The PAN tightens the screws on Sinaloa
The blue bench in the Permanent Commission of Congress did not mince words this Wednesday. They formalized their request for the Senate to declare the disappearance of powers in Sinaloa. The reason? According to them, organized crime has already sat in the government’s chair, walks through the halls of the local Congress and even dictates sentences in the Judiciary.
Ricardo Anaya, the PAN coordinator in the Senate, dropped the bomb: they called for impeachment and immediate arrest of the licensed governor, Rubén Rocha Moya. “It is not just a security problem,” Anaya said at a press conference. “It is a total institutional crisis.”
“Organized crime would have not only infiltrated the state government and security corporations, but also the Judiciary and the local Congress,” said the senator.
The shadow of the 2021 elections
Here comes the juicy part. Anaya recalled that in the 2021 election in Sinaloa there were “alleged interventions by organized crime” to favor Morena and Rocha Moya himself. Intimidations, restrictions on opposition operators… the usual menu when thugs get their hands on the ballot boxes.

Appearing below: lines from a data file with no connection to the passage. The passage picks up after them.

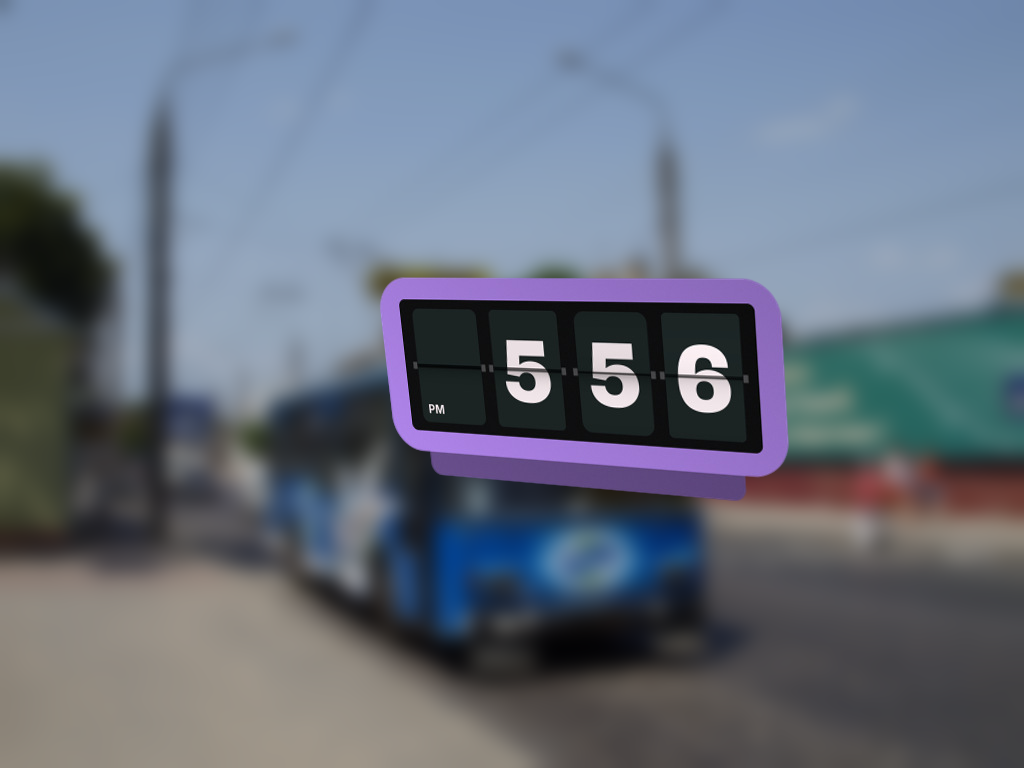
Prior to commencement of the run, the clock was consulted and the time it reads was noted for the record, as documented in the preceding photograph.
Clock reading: 5:56
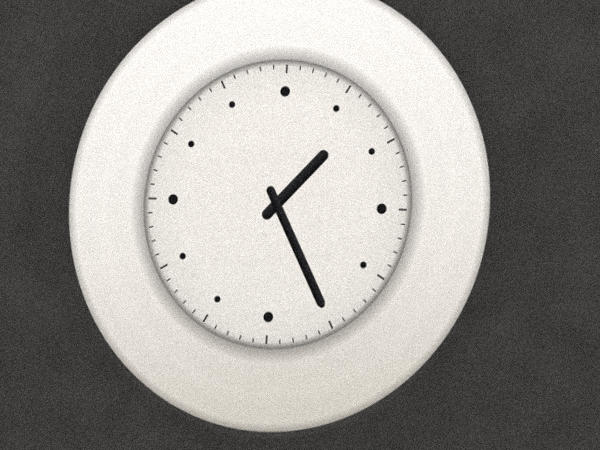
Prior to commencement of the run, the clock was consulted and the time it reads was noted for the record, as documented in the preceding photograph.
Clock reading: 1:25
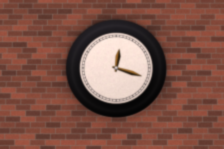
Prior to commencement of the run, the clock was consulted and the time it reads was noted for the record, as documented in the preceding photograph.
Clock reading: 12:18
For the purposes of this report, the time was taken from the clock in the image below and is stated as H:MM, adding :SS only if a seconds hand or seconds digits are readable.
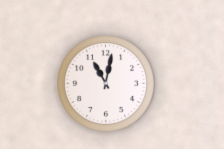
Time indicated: 11:02
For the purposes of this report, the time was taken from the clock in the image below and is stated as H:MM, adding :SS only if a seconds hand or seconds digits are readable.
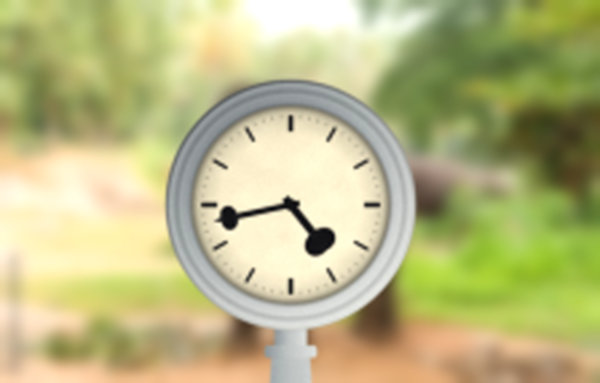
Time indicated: 4:43
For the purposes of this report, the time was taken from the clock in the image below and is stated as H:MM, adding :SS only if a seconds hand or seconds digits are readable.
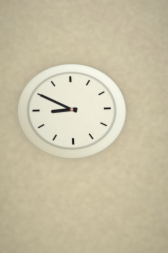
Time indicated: 8:50
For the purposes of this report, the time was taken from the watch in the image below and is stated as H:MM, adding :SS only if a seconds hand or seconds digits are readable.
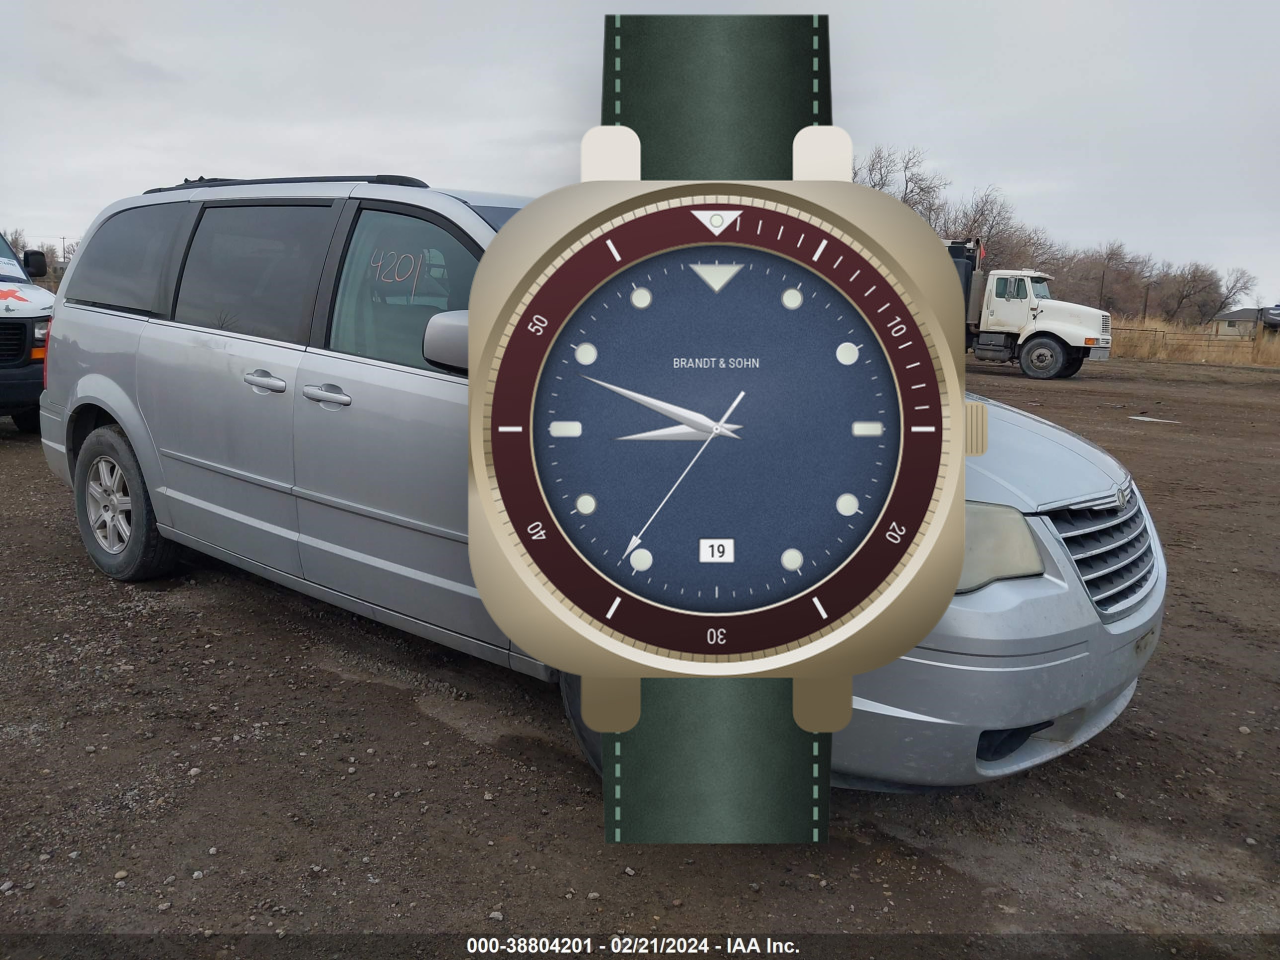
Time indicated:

The PAN member not only asked for the disappearance of powers. He also demanded that the international cooperation machinery and extradition treaties with the United States be activated. Because, let’s be honest, when the feds over there get interested, here they tremble.
The million-dollar question: Will the Senate join this circus? Because we already know how institutional memory works when the spotlight is pointed elsewhere.